- [ASSIGNMENT]
Retype the entries in full.

- [LISTED RECORDS]
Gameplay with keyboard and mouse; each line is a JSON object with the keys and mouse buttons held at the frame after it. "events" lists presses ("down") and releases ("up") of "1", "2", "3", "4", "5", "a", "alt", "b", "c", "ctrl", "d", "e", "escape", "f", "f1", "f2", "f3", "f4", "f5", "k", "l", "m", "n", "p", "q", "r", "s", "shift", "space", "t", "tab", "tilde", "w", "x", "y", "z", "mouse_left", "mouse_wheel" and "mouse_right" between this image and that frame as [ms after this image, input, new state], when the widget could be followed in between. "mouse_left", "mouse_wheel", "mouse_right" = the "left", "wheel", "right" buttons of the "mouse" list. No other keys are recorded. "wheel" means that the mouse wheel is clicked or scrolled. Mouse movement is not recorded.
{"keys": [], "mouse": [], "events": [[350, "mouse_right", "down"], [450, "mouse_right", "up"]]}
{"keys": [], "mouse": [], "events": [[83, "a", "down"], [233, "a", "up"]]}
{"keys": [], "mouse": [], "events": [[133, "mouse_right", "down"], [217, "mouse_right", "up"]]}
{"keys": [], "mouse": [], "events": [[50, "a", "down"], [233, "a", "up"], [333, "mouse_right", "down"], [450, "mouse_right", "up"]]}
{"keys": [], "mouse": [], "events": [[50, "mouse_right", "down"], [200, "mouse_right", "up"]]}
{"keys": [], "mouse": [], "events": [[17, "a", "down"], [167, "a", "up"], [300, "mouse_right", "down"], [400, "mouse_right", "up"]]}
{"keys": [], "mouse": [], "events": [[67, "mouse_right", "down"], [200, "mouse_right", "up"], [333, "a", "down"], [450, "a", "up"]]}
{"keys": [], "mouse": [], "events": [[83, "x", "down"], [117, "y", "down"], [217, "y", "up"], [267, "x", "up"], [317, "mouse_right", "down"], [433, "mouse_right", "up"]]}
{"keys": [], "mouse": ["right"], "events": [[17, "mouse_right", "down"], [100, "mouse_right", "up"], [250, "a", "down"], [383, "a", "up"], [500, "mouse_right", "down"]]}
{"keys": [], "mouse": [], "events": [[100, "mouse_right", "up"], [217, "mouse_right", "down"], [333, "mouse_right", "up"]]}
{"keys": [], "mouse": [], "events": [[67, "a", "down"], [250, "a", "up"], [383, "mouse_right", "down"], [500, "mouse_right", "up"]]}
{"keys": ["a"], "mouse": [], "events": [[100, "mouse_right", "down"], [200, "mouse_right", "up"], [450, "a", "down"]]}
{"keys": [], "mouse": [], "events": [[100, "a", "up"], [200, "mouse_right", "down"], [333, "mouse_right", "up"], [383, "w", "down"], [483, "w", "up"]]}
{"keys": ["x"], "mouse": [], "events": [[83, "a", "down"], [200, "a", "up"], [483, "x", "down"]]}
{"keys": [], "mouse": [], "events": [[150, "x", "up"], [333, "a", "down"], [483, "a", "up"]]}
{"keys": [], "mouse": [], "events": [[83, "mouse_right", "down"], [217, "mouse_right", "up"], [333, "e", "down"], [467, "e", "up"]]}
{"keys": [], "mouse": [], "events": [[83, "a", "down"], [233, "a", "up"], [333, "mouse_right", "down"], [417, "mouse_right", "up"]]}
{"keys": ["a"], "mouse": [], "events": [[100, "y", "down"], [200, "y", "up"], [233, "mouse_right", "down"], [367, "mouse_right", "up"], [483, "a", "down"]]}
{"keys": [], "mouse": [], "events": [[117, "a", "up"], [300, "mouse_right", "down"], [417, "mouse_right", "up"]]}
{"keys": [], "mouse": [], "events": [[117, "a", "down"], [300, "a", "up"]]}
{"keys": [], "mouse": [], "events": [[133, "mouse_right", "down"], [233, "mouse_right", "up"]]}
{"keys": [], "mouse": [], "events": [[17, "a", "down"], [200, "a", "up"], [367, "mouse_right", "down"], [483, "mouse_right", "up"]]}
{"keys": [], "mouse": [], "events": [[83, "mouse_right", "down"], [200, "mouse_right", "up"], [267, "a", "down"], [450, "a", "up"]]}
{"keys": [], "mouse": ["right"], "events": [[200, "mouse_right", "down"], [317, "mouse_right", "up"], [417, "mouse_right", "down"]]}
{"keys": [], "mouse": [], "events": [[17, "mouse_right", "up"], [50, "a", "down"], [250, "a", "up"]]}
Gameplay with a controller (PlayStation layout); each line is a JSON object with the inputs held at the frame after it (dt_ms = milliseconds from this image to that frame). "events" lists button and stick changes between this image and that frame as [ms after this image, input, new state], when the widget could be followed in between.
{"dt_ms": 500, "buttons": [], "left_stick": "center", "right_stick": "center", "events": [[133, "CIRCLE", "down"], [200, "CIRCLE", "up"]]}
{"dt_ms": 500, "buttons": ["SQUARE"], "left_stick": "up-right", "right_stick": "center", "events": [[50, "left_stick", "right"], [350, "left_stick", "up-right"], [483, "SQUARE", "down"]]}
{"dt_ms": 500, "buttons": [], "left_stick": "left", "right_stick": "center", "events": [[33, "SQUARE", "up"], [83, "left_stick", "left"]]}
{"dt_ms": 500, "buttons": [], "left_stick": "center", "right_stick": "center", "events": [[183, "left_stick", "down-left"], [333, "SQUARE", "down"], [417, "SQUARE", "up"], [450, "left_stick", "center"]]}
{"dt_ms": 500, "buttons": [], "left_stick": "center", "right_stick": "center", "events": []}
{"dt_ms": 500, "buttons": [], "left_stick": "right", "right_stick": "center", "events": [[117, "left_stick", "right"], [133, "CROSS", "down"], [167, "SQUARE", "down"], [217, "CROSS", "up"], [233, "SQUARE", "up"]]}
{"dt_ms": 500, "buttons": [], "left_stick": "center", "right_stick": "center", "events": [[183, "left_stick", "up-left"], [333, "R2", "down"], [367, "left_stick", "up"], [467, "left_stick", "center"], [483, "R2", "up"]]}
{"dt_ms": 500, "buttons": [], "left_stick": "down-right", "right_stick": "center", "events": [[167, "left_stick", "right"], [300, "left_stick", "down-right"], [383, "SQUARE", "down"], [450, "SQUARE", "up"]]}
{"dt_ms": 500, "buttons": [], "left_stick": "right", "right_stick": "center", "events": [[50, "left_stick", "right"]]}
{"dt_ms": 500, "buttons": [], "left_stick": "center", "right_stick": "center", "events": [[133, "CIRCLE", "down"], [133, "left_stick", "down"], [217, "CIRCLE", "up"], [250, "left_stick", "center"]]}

- [COMPLETED TASK]
Gameplay with keyboard and mouse; each line is a JSON object with the keys and mouse buttons held at the frame after it. "events" lists presses ("down") and releases ("up") of "1", "2", "3", "4", "5", "a", "alt", "b", "c", "ctrl", "d", "e", "escape", "f", "f1", "f2", "f3", "f4", "f5", "k", "l", "m", "n", "p", "q", "r", "s", "shift", "space", "t", "tab", "tilde", "w", "x", "y", "z", "mouse_left", "mouse_wheel" and "mouse_right" between this image and that frame as [ms after this image, input, new state], when the widget could be followed in between. "mouse_left", "mouse_wheel", "mouse_right" = the "left", "wheel", "right" buttons of the "mouse" list. No other keys are recorded. "wheel" means that the mouse wheel is clicked or scrolled. Mouse movement is not recorded.
{"keys": [], "mouse": [], "events": [[350, "mouse_right", "down"], [450, "mouse_right", "up"]]}
{"keys": [], "mouse": [], "events": [[83, "a", "down"], [233, "a", "up"]]}
{"keys": [], "mouse": [], "events": [[133, "mouse_right", "down"], [217, "mouse_right", "up"]]}
{"keys": [], "mouse": [], "events": [[50, "a", "down"], [233, "a", "up"], [333, "mouse_right", "down"], [450, "mouse_right", "up"]]}
{"keys": [], "mouse": [], "events": [[50, "mouse_right", "down"], [200, "mouse_right", "up"]]}
{"keys": [], "mouse": [], "events": [[17, "a", "down"], [167, "a", "up"], [300, "mouse_right", "down"], [400, "mouse_right", "up"]]}
{"keys": [], "mouse": [], "events": [[67, "mouse_right", "down"], [200, "mouse_right", "up"], [333, "a", "down"], [450, "a", "up"]]}
{"keys": [], "mouse": [], "events": [[83, "x", "down"], [117, "y", "down"], [217, "y", "up"], [267, "x", "up"], [317, "mouse_right", "down"], [433, "mouse_right", "up"]]}
{"keys": [], "mouse": ["right"], "events": [[17, "mouse_right", "down"], [100, "mouse_right", "up"], [250, "a", "down"], [383, "a", "up"], [500, "mouse_right", "down"]]}
{"keys": [], "mouse": [], "events": [[100, "mouse_right", "up"], [217, "mouse_right", "down"], [333, "mouse_right", "up"]]}
{"keys": [], "mouse": [], "events": [[67, "a", "down"], [250, "a", "up"], [383, "mouse_right", "down"], [500, "mouse_right", "up"]]}
{"keys": ["a"], "mouse": [], "events": [[100, "mouse_right", "down"], [200, "mouse_right", "up"], [450, "a", "down"]]}
{"keys": [], "mouse": [], "events": [[100, "a", "up"], [200, "mouse_right", "down"], [333, "mouse_right", "up"], [383, "w", "down"], [483, "w", "up"]]}
{"keys": ["x"], "mouse": [], "events": [[83, "a", "down"], [200, "a", "up"], [483, "x", "down"]]}
{"keys": [], "mouse": [], "events": [[150, "x", "up"], [333, "a", "down"], [483, "a", "up"]]}
{"keys": [], "mouse": [], "events": [[83, "mouse_right", "down"], [217, "mouse_right", "up"], [333, "e", "down"], [467, "e", "up"]]}
{"keys": [], "mouse": [], "events": [[83, "a", "down"], [233, "a", "up"], [333, "mouse_right", "down"], [417, "mouse_right", "up"]]}
{"keys": ["a"], "mouse": [], "events": [[100, "y", "down"], [200, "y", "up"], [233, "mouse_right", "down"], [367, "mouse_right", "up"], [483, "a", "down"]]}
{"keys": [], "mouse": [], "events": [[117, "a", "up"], [300, "mouse_right", "down"], [417, "mouse_right", "up"]]}
{"keys": [], "mouse": [], "events": [[117, "a", "down"], [300, "a", "up"]]}
{"keys": [], "mouse": [], "events": [[133, "mouse_right", "down"], [233, "mouse_right", "up"]]}
{"keys": [], "mouse": [], "events": [[17, "a", "down"], [200, "a", "up"], [367, "mouse_right", "down"], [483, "mouse_right", "up"]]}
{"keys": [], "mouse": [], "events": [[83, "mouse_right", "down"], [200, "mouse_right", "up"], [267, "a", "down"], [450, "a", "up"]]}
{"keys": [], "mouse": ["right"], "events": [[200, "mouse_right", "down"], [317, "mouse_right", "up"], [417, "mouse_right", "down"]]}
{"keys": [], "mouse": [], "events": [[17, "mouse_right", "up"], [50, "a", "down"], [250, "a", "up"]]}
Gameplay with a controller (PlayStation layout); each line is a JSON object with the inputs held at the frame after it (dt_ms = milliseconds from this image to that frame). "events" lists button and stick changes between this image and that frame as [ms after this image, input, new state], when the widget could be followed in between.
{"dt_ms": 500, "buttons": [], "left_stick": "center", "right_stick": "center", "events": [[133, "CIRCLE", "down"], [200, "CIRCLE", "up"]]}
{"dt_ms": 500, "buttons": ["SQUARE"], "left_stick": "up-right", "right_stick": "center", "events": [[50, "left_stick", "right"], [350, "left_stick", "up-right"], [483, "SQUARE", "down"]]}
{"dt_ms": 500, "buttons": [], "left_stick": "left", "right_stick": "center", "events": [[33, "SQUARE", "up"], [83, "left_stick", "left"]]}
{"dt_ms": 500, "buttons": [], "left_stick": "center", "right_stick": "center", "events": [[183, "left_stick", "down-left"], [333, "SQUARE", "down"], [417, "SQUARE", "up"], [450, "left_stick", "center"]]}
{"dt_ms": 500, "buttons": [], "left_stick": "center", "right_stick": "center", "events": []}
{"dt_ms": 500, "buttons": [], "left_stick": "right", "right_stick": "center", "events": [[117, "left_stick", "right"], [133, "CROSS", "down"], [167, "SQUARE", "down"], [217, "CROSS", "up"], [233, "SQUARE", "up"]]}
{"dt_ms": 500, "buttons": [], "left_stick": "center", "right_stick": "center", "events": [[183, "left_stick", "up-left"], [333, "R2", "down"], [367, "left_stick", "up"], [467, "left_stick", "center"], [483, "R2", "up"]]}
{"dt_ms": 500, "buttons": [], "left_stick": "down-right", "right_stick": "center", "events": [[167, "left_stick", "right"], [300, "left_stick", "down-right"], [383, "SQUARE", "down"], [450, "SQUARE", "up"]]}
{"dt_ms": 500, "buttons": [], "left_stick": "right", "right_stick": "center", "events": [[50, "left_stick", "right"]]}
{"dt_ms": 500, "buttons": [], "left_stick": "center", "right_stick": "center", "events": [[133, "CIRCLE", "down"], [133, "left_stick", "down"], [217, "CIRCLE", "up"], [250, "left_stick", "center"]]}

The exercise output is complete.